Stored data:

###

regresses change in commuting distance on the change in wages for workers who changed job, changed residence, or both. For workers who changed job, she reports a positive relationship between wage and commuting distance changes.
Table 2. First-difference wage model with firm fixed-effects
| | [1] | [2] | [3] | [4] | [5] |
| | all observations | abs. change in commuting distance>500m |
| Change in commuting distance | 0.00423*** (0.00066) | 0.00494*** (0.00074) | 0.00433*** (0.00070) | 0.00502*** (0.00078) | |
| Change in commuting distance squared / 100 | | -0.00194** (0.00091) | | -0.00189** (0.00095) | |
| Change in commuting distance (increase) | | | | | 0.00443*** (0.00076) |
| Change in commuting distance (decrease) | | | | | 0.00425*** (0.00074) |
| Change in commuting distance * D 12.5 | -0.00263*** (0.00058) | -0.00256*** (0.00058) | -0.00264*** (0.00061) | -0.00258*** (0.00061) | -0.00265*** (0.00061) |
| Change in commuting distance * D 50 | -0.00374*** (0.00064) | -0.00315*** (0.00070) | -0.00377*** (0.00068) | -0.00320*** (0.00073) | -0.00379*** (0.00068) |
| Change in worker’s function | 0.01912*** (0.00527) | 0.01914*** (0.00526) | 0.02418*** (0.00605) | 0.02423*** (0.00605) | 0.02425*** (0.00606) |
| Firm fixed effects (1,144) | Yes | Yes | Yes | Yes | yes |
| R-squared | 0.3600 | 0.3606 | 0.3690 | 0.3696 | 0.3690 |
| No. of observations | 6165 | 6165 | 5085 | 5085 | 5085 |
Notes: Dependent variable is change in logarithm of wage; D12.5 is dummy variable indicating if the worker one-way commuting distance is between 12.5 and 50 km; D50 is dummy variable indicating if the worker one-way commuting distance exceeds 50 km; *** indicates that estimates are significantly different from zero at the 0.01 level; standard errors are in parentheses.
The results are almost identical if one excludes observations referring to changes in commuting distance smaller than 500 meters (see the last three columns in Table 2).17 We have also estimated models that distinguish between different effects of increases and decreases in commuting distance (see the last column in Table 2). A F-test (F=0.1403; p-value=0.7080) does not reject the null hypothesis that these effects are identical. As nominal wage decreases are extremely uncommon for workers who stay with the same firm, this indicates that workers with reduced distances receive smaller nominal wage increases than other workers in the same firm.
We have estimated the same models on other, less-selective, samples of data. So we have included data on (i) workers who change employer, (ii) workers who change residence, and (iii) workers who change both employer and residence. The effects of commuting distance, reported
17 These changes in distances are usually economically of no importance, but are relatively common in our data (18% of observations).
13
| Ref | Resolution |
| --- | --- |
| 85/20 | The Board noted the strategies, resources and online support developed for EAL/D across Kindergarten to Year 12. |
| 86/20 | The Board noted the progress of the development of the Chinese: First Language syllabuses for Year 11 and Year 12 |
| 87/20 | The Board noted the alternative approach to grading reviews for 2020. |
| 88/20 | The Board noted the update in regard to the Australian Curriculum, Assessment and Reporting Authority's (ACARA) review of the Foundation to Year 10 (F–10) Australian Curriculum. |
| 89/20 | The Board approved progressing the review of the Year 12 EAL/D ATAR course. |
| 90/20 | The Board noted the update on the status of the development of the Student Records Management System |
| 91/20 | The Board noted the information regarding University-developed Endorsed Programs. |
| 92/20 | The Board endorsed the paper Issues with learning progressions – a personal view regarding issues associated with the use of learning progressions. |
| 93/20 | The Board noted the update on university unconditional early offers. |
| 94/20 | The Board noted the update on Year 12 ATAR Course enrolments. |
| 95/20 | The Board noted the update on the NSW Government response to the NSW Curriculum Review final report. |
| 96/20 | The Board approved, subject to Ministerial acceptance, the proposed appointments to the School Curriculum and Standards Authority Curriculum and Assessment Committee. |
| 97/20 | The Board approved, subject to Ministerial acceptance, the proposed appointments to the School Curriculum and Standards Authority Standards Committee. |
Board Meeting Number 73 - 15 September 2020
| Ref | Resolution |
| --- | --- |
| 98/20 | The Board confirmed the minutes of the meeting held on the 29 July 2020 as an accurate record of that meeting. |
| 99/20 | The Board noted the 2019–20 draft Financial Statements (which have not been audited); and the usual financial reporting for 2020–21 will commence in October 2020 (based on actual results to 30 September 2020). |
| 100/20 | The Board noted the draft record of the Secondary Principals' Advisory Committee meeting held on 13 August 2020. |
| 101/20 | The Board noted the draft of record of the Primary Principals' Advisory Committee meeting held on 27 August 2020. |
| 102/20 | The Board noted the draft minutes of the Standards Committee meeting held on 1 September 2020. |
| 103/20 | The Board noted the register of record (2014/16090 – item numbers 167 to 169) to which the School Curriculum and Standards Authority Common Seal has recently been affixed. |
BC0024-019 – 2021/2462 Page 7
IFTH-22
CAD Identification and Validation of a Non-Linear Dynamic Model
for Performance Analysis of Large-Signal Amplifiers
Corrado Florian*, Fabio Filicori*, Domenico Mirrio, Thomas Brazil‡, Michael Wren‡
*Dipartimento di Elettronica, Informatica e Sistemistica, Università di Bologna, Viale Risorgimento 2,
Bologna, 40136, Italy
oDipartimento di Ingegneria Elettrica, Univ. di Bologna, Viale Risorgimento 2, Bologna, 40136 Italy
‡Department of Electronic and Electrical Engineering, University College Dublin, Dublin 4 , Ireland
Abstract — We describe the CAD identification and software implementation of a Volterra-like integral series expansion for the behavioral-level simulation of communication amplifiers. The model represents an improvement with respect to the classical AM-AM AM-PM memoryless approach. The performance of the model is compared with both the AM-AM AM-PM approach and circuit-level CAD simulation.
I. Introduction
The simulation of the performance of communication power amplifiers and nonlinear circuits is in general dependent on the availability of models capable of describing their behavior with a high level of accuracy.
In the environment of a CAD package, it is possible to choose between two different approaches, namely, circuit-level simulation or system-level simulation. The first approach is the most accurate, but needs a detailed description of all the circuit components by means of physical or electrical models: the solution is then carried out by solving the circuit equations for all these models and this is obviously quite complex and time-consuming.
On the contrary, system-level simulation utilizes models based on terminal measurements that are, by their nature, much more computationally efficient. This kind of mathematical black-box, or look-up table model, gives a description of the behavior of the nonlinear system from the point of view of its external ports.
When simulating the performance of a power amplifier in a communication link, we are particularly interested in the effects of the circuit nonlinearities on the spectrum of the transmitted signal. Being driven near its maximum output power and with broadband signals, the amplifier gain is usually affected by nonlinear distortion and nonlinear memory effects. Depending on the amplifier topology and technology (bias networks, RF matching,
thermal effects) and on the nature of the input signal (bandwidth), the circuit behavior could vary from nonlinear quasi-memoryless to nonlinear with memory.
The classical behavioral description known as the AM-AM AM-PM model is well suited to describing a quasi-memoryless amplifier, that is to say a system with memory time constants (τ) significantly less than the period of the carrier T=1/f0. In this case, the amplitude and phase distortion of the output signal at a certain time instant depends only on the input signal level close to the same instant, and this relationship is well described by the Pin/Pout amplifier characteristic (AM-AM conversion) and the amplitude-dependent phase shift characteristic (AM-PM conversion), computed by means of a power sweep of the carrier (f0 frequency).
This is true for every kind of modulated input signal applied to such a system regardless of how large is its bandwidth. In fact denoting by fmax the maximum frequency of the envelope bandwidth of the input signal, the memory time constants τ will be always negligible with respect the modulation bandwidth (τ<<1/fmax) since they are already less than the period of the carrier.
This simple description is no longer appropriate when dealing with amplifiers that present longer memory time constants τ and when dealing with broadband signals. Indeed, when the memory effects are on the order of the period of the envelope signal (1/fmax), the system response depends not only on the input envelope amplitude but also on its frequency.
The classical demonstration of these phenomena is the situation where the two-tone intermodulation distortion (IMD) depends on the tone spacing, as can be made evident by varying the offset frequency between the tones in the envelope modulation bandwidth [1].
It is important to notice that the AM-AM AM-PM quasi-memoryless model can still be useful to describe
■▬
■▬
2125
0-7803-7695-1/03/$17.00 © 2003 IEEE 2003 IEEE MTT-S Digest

###

To do: Lines holding "Advisory": copy each one from the records above.

Answer section:
| 100/20 | The Board noted the draft record of the Secondary Principals' Advisory Committee meeting held on 13 August 2020. |
| 101/20 | The Board noted the draft of record of the Primary Principals' Advisory Committee meeting held on 27 August 2020. |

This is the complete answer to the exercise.